= Desmond Ravenstone =

American writer and activist

Desmond Ravenstone is a writer, blogger, activist and educator on sexuality issues, who has spoken on BDSM and other alternative sexual identities, and currently focuses on sex workers' rights. A former Unitarian Universalist lay leader, he has frequently addressed the intersection of sexuality and spirituality.

==Biography==
Ravenstone first became involved in the BDSM community addressing the issue of "ravishment" or rape fantasies. He wrote a number of articles and two books. dealing with both the psychology and practical enactment of ravishment role-play, and helped to form the online Ravishment Network (RavNet) as a forum for education and advocacy.

Ravenstone has also led workshops on ravishment, erotic role-playing and other subjects to a number of BDSM groups across the country. He served as education coordinator for the New England Dungeon Society for two years, and authored an advice column for the online zine '‘The Dominant's View'’.

Ravenstone was a member of Arlington Street Church, an historic Unitarian Universalist congregation, where he served on the worship committee as well as serving as Co-Moderator, and other leadership roles; in the past, he has represented the congregation as a delegate to the Mass Bay District and the UUA General Assembly. He also wrote a blog for several years, '‘‘Ravenstone's Reflections'’’, offering his thoughts on sexuality, spirituality, politics and other related topics. This gave him a prominent place to speak on behalf of kinksters, polyamorists and other "alt-sexers" within the UU denomination. Ravenstone started the organization Leather & Grace in 2011, for UUs identified with kink and BDSM. In October 2014, he published a lengthy post on his blog, defending the view that kink should be regarded as a sexual orientation, which was also carried as a guest blog on the website of the National Coalition for Sexual Freedom.

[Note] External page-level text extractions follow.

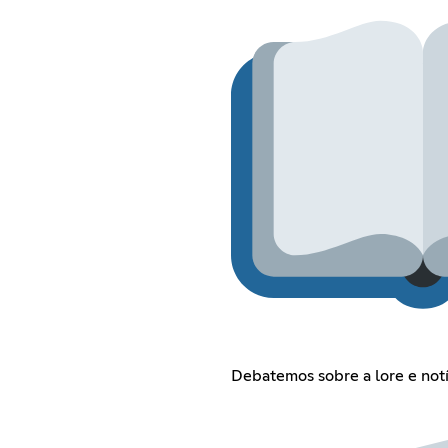
Debatemos sobre a lore e not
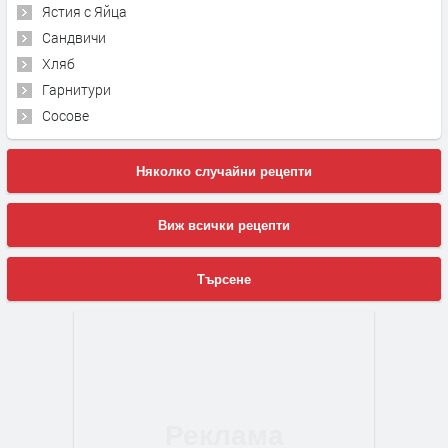
Ястия с Яйца
Сандвичи
Хляб
Гарнитури
Сосове
Няколко случайни рецепти
Виж всички рецепти
Търсене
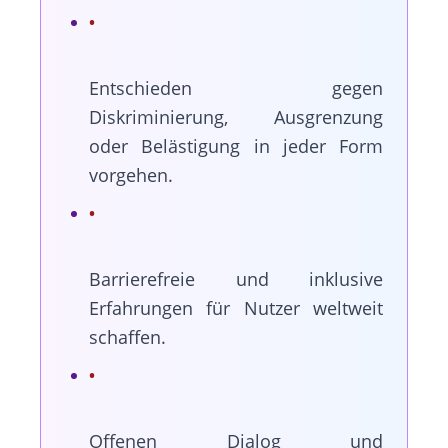
Entschieden gegen
Diskriminierung, Ausgrenzung
oder Belästigung in jeder Form
vorgehen.
Barrierefreie und inklusive
Erfahrungen für Nutzer weltweit
schaffen.
Offenen Dialog und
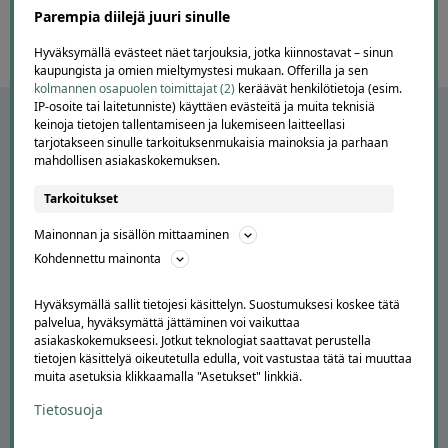
60
Parempia diilejä juuri sinulle
Hyväksymällä evästeet näet tarjouksia, jotka kiinnostavat – sinun
kaupungista ja omien mieltymystesi mukaan. Offerilla ja sen
kolmannen osapuolen toimittajat (2)
keräävät henkilötietoja (esim.
IP-osoite tai laitetunniste) käyttäen evästeitä ja muita teknisiä
keinoja tietojen tallentamiseen ja lukemiseen laitteellasi
tarjotakseen sinulle tarkoituksenmukaisia mainoksia ja parhaan
mahdollisen asiakaskokemuksen.
Tarkoitukset
Mainonnan ja sisällön mittaaminen
Kohdennettu mainonta
APUA JA NEUVOJA
Hyväksymällä sallit tietojesi käsittelyn. Suostumuksesi koskee tätä
palvelua, hyväksymättä jättäminen voi vaikuttaa
Peruuta tilaus
asiakaskokemukseesi. Jotkut teknologiat saattavat perustella
Asiakaspalvelu
tietojen käsittelyä oikeutetulla edulla, voit vastustaa tätä tai muuttaa
muita asetuksia klikkaamalla "Asetukset" linkkiä.
Kuinka Offerilla toimii
Usein kysytyt kysymykset
Tietosuoja
Suosittele Offerillaa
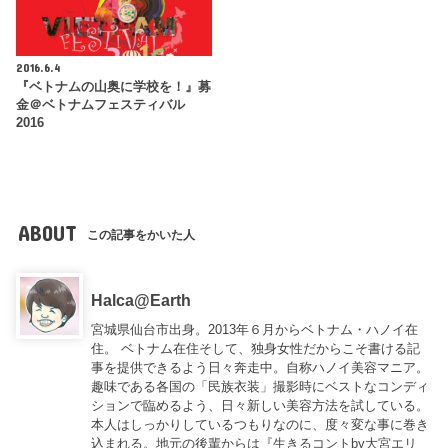
2016.6.4
『ベトナムの山奥に学校を！』募
金＠ベトナムフェスティバル
2016
ABOUT
この記事をかいた人
Halca@Earth
宮城県仙台市出身。2013年６月からベトナム・ハノイ在
住。 ベトナム在住そして、独身女性だからこそ書ける記
事を提供できるよう日々奔走中。自称ハノイ美容マニア。
趣味である各国の「民族衣装」撮影時にベストなコンディ
ションで臨めるよう、日々新しい美容方法を試している。
本人はしっかりしているつもりなのに、度々変な事に巻き
込まれる。地元の後輩からは『
生きるコントby大宮エリ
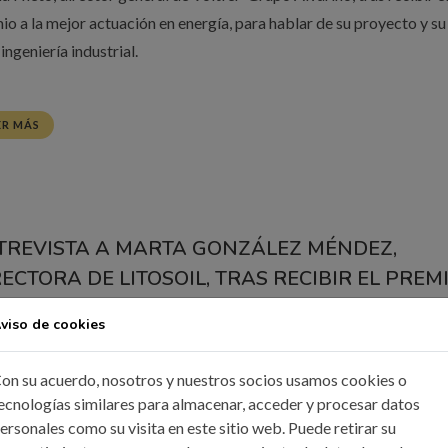
io a la mejor actuación en energía, para hablar de su proyecto y su
 ingeniería industrial.
ER MÁS
TREVISTA A MARTA GONZÁLEZ MÉNDEZ,
RECTORA DE LITOSOIL, TRAS RECIBIR EL PREM
 SOSTENIBILIDAD MEDIOAMBIENTAL EN LA
viso de cookies
CIEDAD
 Jul, 2026
on su acuerdo, nosotros y nuestros socios usamos cookies o
ecnologías similares para almacenar, acceder y procesar datos
ersonales como su visita en este sitio web. Puede retirar su
vez que ya se ha efectuado la entrega de los Premios de la Industri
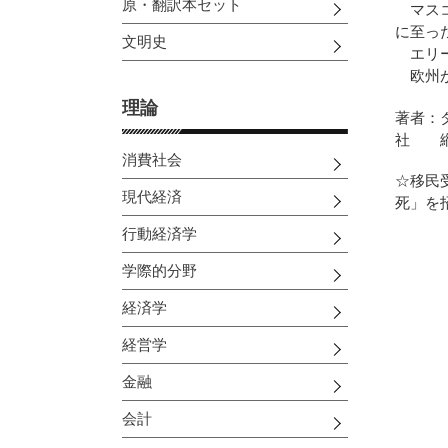
原・翻訳本セット
マスコ
に至っ
文明史
エリー
欧州が
理論
著者：
社 縦
消費社会
☆移民
現代経済
死」を
行動経済学
学際的分野
経済学
経営学
金融
会計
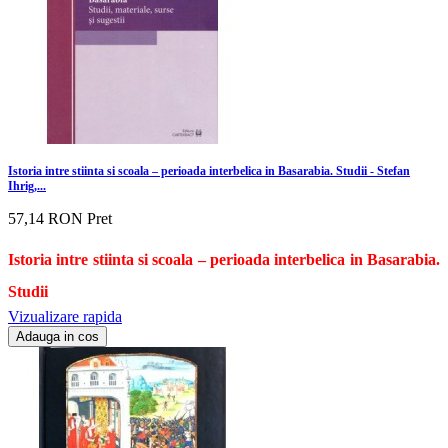
Istoria intre stiinta si scoala – perioada interbelica in Basarabia. Studii - Stefan
Ihrig,...
57,14 RON
Pret
Istoria intre stiinta si scoala – perioada interbelica in Basarabia.
Studii
Vizualizare rapida
Adauga in cos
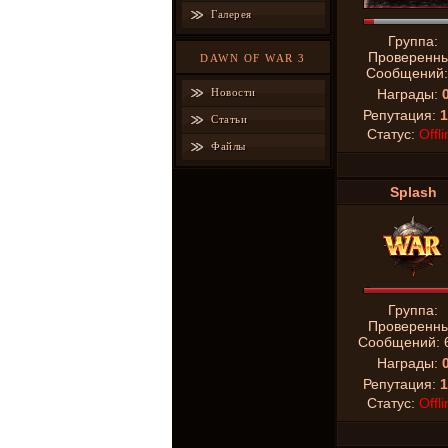
Галерея
Группа:
Проверенн
DAWN OF WAR 3
Сообщений
Новости
Награды:
Репутация:
1
Статьи
Статус:
Offli
Файлы
Splash
Группа:
Проверенн
Сообщений:
Награды:
Репутация:
1
Статус:
Offli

In October 2015, Ravenstone posted on his blog that he was leaving organized Unitarian Universalism, expressing frustration at how resistant the leadership of the Unitarian Universalist Association's handled many issues, including those around sexuality. In January 2017, he officially ended Ravenstone's Reflections, and announced the start of a new blog devoted specifically to sex workers' rights, The Harlot's Bulldog. He currently administrates the website for Clients of Sex Workers Allied for Change (CoSWAC)

Ravenstone is politically unaffiliated, and describes himself as a "libertarian progressive" and "deep pragmatist". In 2008, he ran a write-in campaign for president on a sexual freedom platform; his running-mate was Theresa "Darklady" Reed, a fellow writer and sexual-freedom activist from Oregon.